• [Tu tarea]
Retoma el texto sobre el viviente y la vida humana justo después de su última oración y continúalo.

• [Fragmento del texto]
============================================================

Veamos la primera distinción:
El viviente es el acto de ser personal humano, que Dios crea directamente, libre, inteligente y amoroso.

La vida es la esencia de cada hombre.
La vida depende del viviente, es manifestación del viviente, pues el acto de ser no se agota en el vivir (es además).

El acto de ser es creado personalmente por Dios y activa la naturaleza humana, esencializándola.

No se trata de que el acto de ser actúe sobre una naturaleza humana preexistente. Una naturaleza física deviene humana cuando Dios crea la persona. Por eso es oportuno ver ahora la segunda distinción:

La vida recibida de los padres es una naturaleza física "esencializada" en la persona que la recibe.
No olvidemos que una naturaleza física es materia + "forma sustancial" + causa eficiente intrínseca.
La primera célula viva deviene "humana", deviene vida recibida, cuando al ser apta para ser "animada", en el instante de la concepción, y no antes, es efectivamente unida a la persona humana. Es ése el momento de la creación de una nueva persona y de la vida "humana" (tanto recibida como añadida).

La vida añadida es lo que aporta el nuevo acto de ser: el ser "humano" y la esencialización. Lo que era una sencilla naturaleza física se convierte en persona humana, que aparece materialmente en el universo físico y comienza a crecer.

A partir de ahí, la persona, el acto de ser personal, la libertad trascendental, se va abriendo paso, esencializando cada vez más, haciendo crecer lo que será el don de la persona o su manifestación libre.

Las facultades se van "hiperformalizando", es decir, mejorando.

============================================================

• [Líneas dadas]
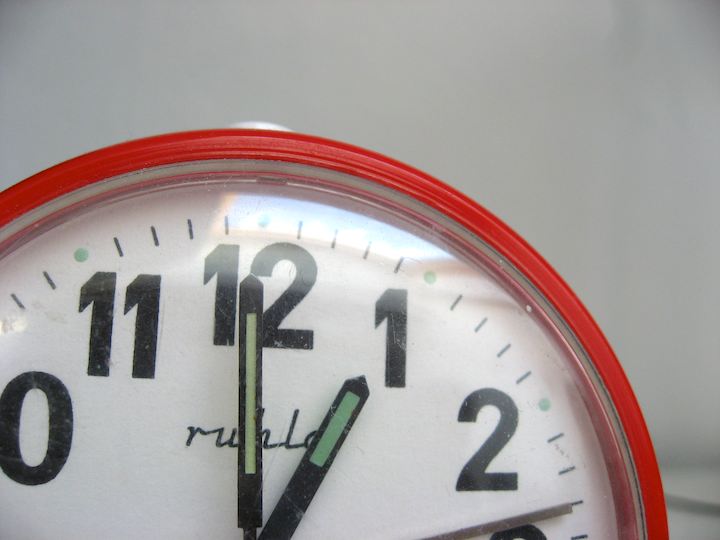
In order to click on white wall in this screenshot , I will do point(571,122).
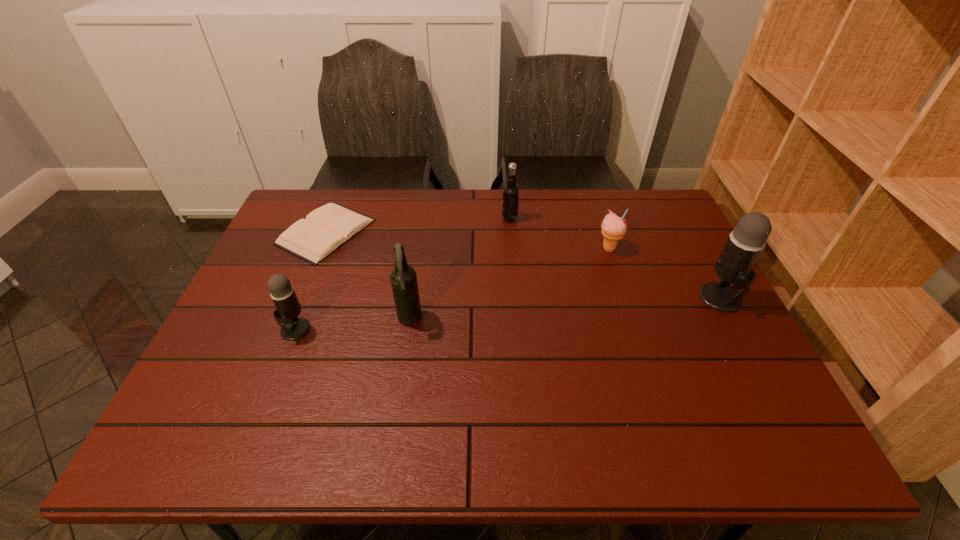
This screenshot has height=540, width=960. What are the coordinates of `the shorter microphone` in the screenshot? It's located at (288, 308).

The height and width of the screenshot is (540, 960). I want to click on the nearer microphone, so click(288, 308).

The width and height of the screenshot is (960, 540). I want to click on the taller microphone, so click(x=745, y=243).

Locate an element on the screen. The width and height of the screenshot is (960, 540). the right microphone is located at coordinates (745, 243).

At what (x,y) coordinates should I click in order to perform the action: click on hardback book. Please return your answer as a coordinate pair (x, y). Looking at the image, I should click on coord(327,228).

What are the coordinates of `the fifth tallest object` in the screenshot? It's located at (614, 228).

Find the location of `icecream`. icecream is located at coordinates (614, 228).

This screenshot has width=960, height=540. What are the coordinates of `the third object from right to left` in the screenshot? It's located at (511, 192).

Locate an element on the screen. the fourth object from right to left is located at coordinates (403, 278).

You are a GUI agent. You are given a task and a screenshot of the screen. Output one action in this format:
    pyautogui.click(x=<x>, y=<y>)
    Task: Click on the free spot located on the right of the nearer microphone
    This screenshot has width=960, height=540.
    Given the screenshot: What is the action you would take?
    pyautogui.click(x=415, y=329)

============================================================

• [Tu respuesta]
Por ejemplo, la imaginación, de entrada, naturalmente, es como la imaginación de un perro.
Las facultades animales son principios, pero principios que tienen un límite de crecimiento, pues su base es orgánica. Son principios en cierto modo fijos.

Polo habla de "hiperformalización", señalando así que las facultades de la naturaleza humana no sólo son un desarrollo de las condiciones iniciales, sino que superan esas condiciones.
Nuestra imaginación cerebral puede ser manifestación de una sinfonía musical, con novedades insospechadas. Es así como la naturaleza deviene virtuosa, al ser el instrumento del "disponer" (esencia humana es también el disponer) del viviente.

El hombre supera su naturaleza física inicial, va más allá de ella, la esencializa, convirtiéndola en respuesta amorosa a su Creador amoroso.

Y como siempre sobra, su crecimiento es irrestricto.




Etiqueta 6.1.0  Vida humana
Etiqueta 6.1.0  alma humana

De esto habla Antonio Alonso en su tesis doctoral en la PUSC 2010, "Libertad y hermenéutica cristiana en la filosofía de Leonardo Polo", p.165 y nota 274.